Bei einer ohnehin hohen Festivaldichte im Kanton Graubünden, vom Kulturangebot in Zürich ganz zu schweigen, muss man sich in Davos um höchste Attraktivität bemühen. Denn erfahrungsgemäß sind Menschen nur schwer zu motivieren, sich zu klassischen Konzerten aus ihren Ferienwohnungen heraus zu bemühen. Bei etwas mehr als 11.000 Einwohnern ist das Potenzial ebenfalls nicht überwältigend. Auch wenn die Finanzierung überwiegend durch Sponsoren und Stiftungen und zu einem geringen Teil auch durch die öffentliche Hand sichergestellt sind, sind doch durchweg gute Ideen gefragt, um die Attraktion des Festivals zu steigern.
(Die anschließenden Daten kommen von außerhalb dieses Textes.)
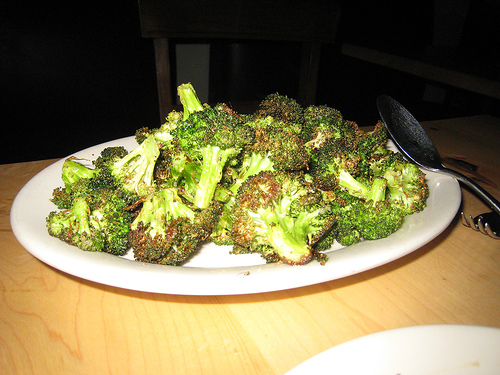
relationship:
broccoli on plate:
[46, 81, 431, 267] [7, 126, 465, 300]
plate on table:
[7, 126, 465, 300] [2, 107, 499, 375]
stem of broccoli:
[175, 81, 206, 120] [46, 81, 431, 267]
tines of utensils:
[460, 212, 497, 243] [375, 91, 500, 216]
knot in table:
[444, 152, 497, 187] [2, 107, 499, 375]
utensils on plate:
[375, 91, 500, 216] [7, 126, 465, 300]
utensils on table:
[457, 208, 500, 241] [2, 107, 499, 375]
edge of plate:
[96, 255, 299, 307] [7, 126, 465, 300]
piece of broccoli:
[131, 189, 224, 267] [46, 81, 431, 267]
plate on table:
[276, 322, 499, 374] [2, 107, 499, 375]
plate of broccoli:
[7, 126, 465, 300] [46, 81, 431, 267]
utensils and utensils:
[375, 91, 500, 216] [457, 208, 500, 241]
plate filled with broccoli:
[7, 126, 465, 300] [46, 81, 431, 267]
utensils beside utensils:
[375, 91, 500, 216] [457, 208, 500, 241]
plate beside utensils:
[7, 126, 465, 300] [457, 208, 500, 241]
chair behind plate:
[136, 1, 341, 131] [7, 126, 465, 300]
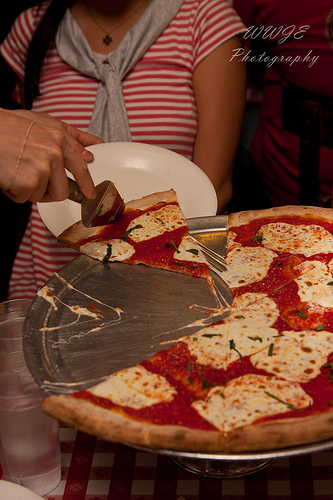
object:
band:
[6, 116, 37, 193]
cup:
[0, 295, 61, 498]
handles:
[46, 167, 85, 205]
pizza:
[57, 189, 209, 278]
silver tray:
[22, 207, 333, 459]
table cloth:
[0, 421, 333, 499]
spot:
[173, 423, 186, 446]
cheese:
[190, 372, 315, 430]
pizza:
[224, 315, 333, 456]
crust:
[44, 392, 333, 452]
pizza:
[226, 204, 333, 315]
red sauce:
[279, 288, 297, 307]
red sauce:
[166, 351, 175, 380]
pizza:
[42, 320, 226, 452]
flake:
[199, 374, 209, 389]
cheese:
[224, 244, 275, 290]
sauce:
[144, 243, 162, 254]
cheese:
[258, 221, 333, 257]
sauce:
[238, 226, 252, 242]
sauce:
[164, 404, 184, 417]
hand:
[0, 110, 98, 205]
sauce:
[317, 379, 330, 404]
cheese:
[86, 361, 177, 409]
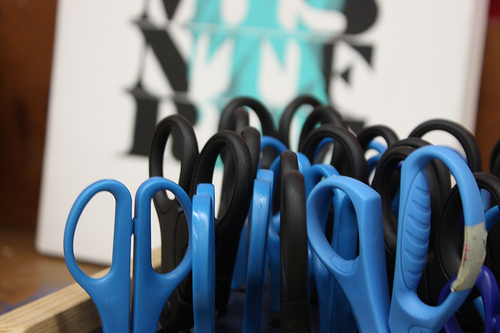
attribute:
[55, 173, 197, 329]
scissors — blue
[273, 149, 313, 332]
scissors — black, black.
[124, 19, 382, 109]
word — written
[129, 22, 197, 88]
n — black, board, written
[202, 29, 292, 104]
t — blue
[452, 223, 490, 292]
handle — gray, blue, black \, big, left\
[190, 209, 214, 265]
part — shiny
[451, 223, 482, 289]
scissors — white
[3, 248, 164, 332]
container — wooden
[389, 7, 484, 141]
canas — white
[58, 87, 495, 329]
scissors. — black.\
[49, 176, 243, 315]
scissors — blue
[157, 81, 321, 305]
scissors... — blue..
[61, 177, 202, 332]
scissors — blue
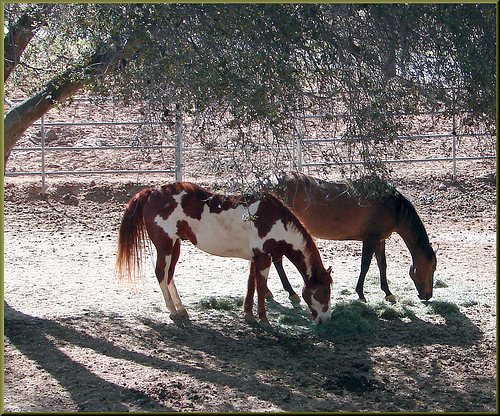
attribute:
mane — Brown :
[267, 195, 325, 277]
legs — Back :
[151, 240, 201, 320]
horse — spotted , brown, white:
[113, 177, 337, 327]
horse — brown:
[135, 174, 458, 327]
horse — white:
[115, 175, 366, 312]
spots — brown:
[161, 180, 221, 220]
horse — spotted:
[126, 162, 376, 324]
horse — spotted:
[96, 181, 364, 313]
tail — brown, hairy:
[116, 163, 172, 296]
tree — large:
[2, 9, 498, 334]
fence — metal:
[2, 91, 492, 187]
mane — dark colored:
[370, 187, 437, 256]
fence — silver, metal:
[4, 84, 498, 198]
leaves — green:
[17, 5, 487, 166]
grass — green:
[161, 265, 486, 386]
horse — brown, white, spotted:
[113, 182, 329, 336]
Bieri und sein Team setzen auf mehrere Strategien. So werden die Konzerte von kostenlosen Zusatzangeboten wie Kaffeehauskonzerten flankiert. Dahinter steht die Idee, das Festival in den Ort hineinzutragen. Kein origineller Einfall, aber ein lebensnotwendiger, der von anderen Intendanten längst noch nicht verinnerlicht ist und zu den schwierigsten Aufgaben überhaupt gehört. Davos ist da schon erstaunlich weit, wenn in vielen Hotels, in der Kirche, in einer Schulaula, im Bahnhof, selbst im Altenzentrum oder in der freien Natur Veranstaltungen stattfinden. Weitere interessante Orte, auch im weiteren Umfeld, sind in Planung, sagt von Orelli. Auch die örtliche Jugend wird zumindest teilweise eingebunden, wenn sich Schülerinnen und Schüler als junge Reporter bewerben können.

Die Kehrseite der Medaille sind Zersplitterung und Berührungsängste. In ein Luxushotel hineinzuspazieren, um dort ein Konzert zu erleben, ist nichts für jedermann. Und wer das – hervorragend ausgestattete – Programmheft nicht zur Hand hat, verliert schnell die Bindung. Ein Festival-Zentrum als Anlaufstelle, und sei es auch nur ein Ladenlokal auf der Promenade, sucht man vergebens. Auch Ortskenntnisse sind durchaus von Vorteil, andernfalls gibt es hier sicher noch viele Ideen, wie man Veranstaltungsorte transparenter und leichter auffindbar macht.

Was die Qualität der Konzerte und Sonderveranstaltungen angeht, ist Davos ohnehin über jeden Zweifel erhaben. Da kann der englische Slogan „Junge Künstler im Konzert“ schon einmal irritieren. Quatuor van Kujk oder die Geschwister Birringer, um nur zwei Beispiele von vielen zu nennen, sind längst international erfolgreich. Vom „Anfang einer Karriere“ möchte man da eigentlich kaum noch sprechen. Vielleicht wäre ein Artists of the Future angebrachter.

Sein Ziel, die jungen Künstler innerhalb von zwei Wochen zu einer eingeschworenen Gemeinschaft zusammenzuschweißen, hat Intendant Bieri sicher längst erreicht. Musiker und Publikum in ebensolcher Weise zu vereinen, scheint noch ein weiter Weg zu sein. Und ohne einen „Campus“ ein vielleicht noch schwierigerer. Aber die Mühe lohnt sich, um die nächsten 30 Jahre zu bestehen.